# COMPITO DA SVOLGERE
Riporta integralmente, parola per parola, il brano qui sotto sulla cucina venatoria della Sologne.

═════ ESTRATTO DELLA PAGINA

Dicembre. Fra questi boschi della Sologne la nebbia ammorbidisce i contorni degli alberi come il «caligo» veneziano coi palazzi settecenteschi del Canal Grande: e il quadro ha la malinconia d’un paesaggio di caccia in Scandinavia. Accanto al gran fuoco acceso, nella trattoria, il pelo bagnato dei miei cani fuma come un incensiere mentre dall’uscio della cucina, spalancato per la gioia dei golosi e per la tranquillità degli schifiltosi, giungono dense nubi di profumi sopraffini che accarezzano l’olfatto ed esasperano l’appetito: l’odore del tartufo si mescola con quello degli intingoli, il sentore delle spezie s’insinua nell’emanazione dell’arrosto che rosola solenne al lento giro degli spiedi.
Nelle cucine della Sologne non si cucina, si officia. Ed è rito antico, complesso, misterioso, in cui il noviziato può durare dieci, venti, trent’anni o magari tutta la vita. Qui, a Lamotte-Beuvron, il locale che mi ospita è considerato un tempio della gastronomia venatoria. Ed è qui che gli iniziati discettano interminabilmente di scuole e di tradizione, di mode e d’invenzioni, di conservatori e di rivoluzionari, sempre sul terreno della gastronomia più ortodossa e con particolare riguardo al settore cinegetico. È gente che vi dice con candida convinzione che solo un governo presieduto da un Brillat-Savarin avrebbe fondate probabilità di conciliare durevolmente le tesi politiche in contrasto (sempreché, aggiunge un tizio, Brillat-Savarin approfondisse adeguatamente gli studi sulla gastronomia venatoria ponendola, com’è suo diritto, al sommo della scala dei valori culinari).

══════════
═════ DATI FORNITI

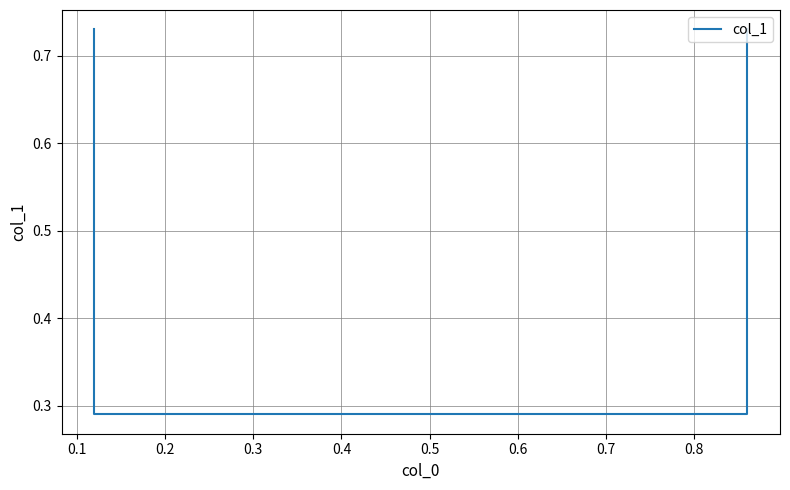

What is the sum of all values?

2.0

══════════

# RISULTATO DEL COMPITO
Dicembre. Fra questi boschi della Sologne la nebbia ammorbidisce i contorni degli alberi come il «caligo» veneziano coi palazzi settecenteschi del Canal Grande: e il quadro ha la malinconia d’un paesaggio di caccia in Scandinavia. Accanto al gran fuoco acceso, nella trattoria, il pelo bagnato dei miei cani fuma come un incensiere mentre dall’uscio della cucina, spalancato per la gioia dei golosi e per la tranquillità degli schifiltosi, giungono dense nubi di profumi sopraffini che accarezzano l’olfatto ed esasperano l’appetito: l’odore del tartufo si mescola con quello degli intingoli, il sentore delle spezie s’insinua nell’emanazione dell’arrosto che rosola solenne al lento giro degli spiedi.
Nelle cucine della Sologne non si cucina, si officia. Ed è rito antico, complesso, misterioso, in cui il noviziato può durare dieci, venti, trent’anni o magari tutta la vita. Qui, a Lamotte-Beuvron, il locale che mi ospita è considerato un tempio della gastronomia venatoria. Ed è qui che gli iniziati discettano interminabilmente di scuole e di tradizione, di mode e d’invenzioni, di conservatori e di rivoluzionari, sempre sul terreno della gastronomia più ortodossa e con particolare riguardo al settore cinegetico. È gente che vi dice con candida convinzione che solo un governo presieduto da un Brillat-Savarin avrebbe fondate probabilità di conciliare durevolmente le tesi politiche in contrasto (sempreché, aggiunge un tizio, Brillat-Savarin approfondisse adeguatamente gli studi sulla gastronomia venatoria ponendola, com’è suo diritto, al sommo della scala dei valori culinari).